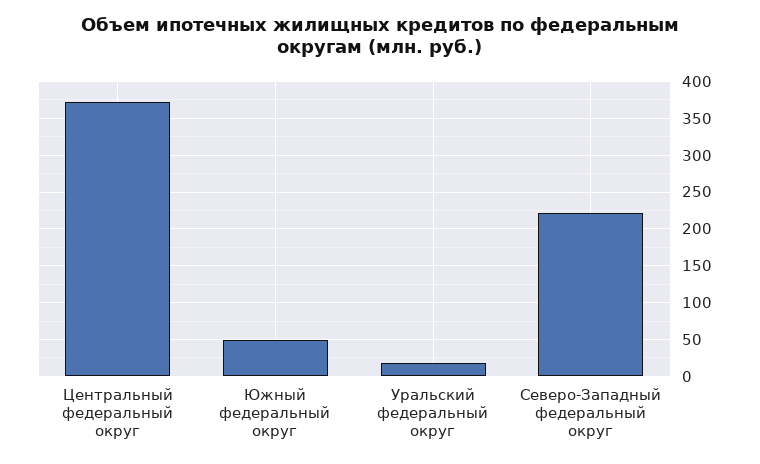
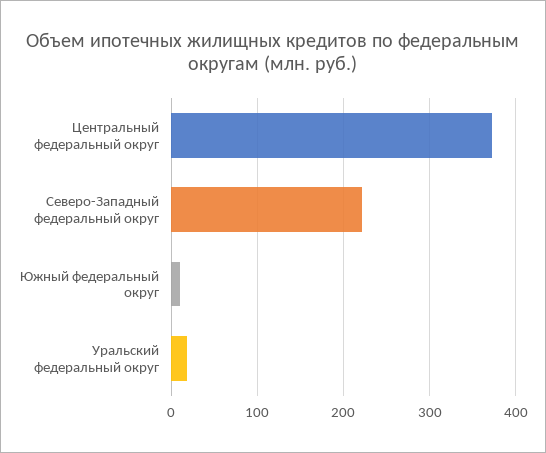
  {
    "Центральный федеральный округ": 370,
-   "Южный федеральный округ": 50,
+   "Южный федеральный округ": 10,
    "Уральский федеральный округ": 20,
    "Северо-Западный федеральный округ": 220
  }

....

Problem to solve
Reproduce every record above word for word. Leave the pictures out.

Task output
  {
    "Центральный федеральный округ": 370,
-   "Южный федеральный округ": 50,
+   "Южный федеральный округ": 10,
    "Уральский федеральный округ": 20,
    "Северо-Западный федеральный округ": 220
  }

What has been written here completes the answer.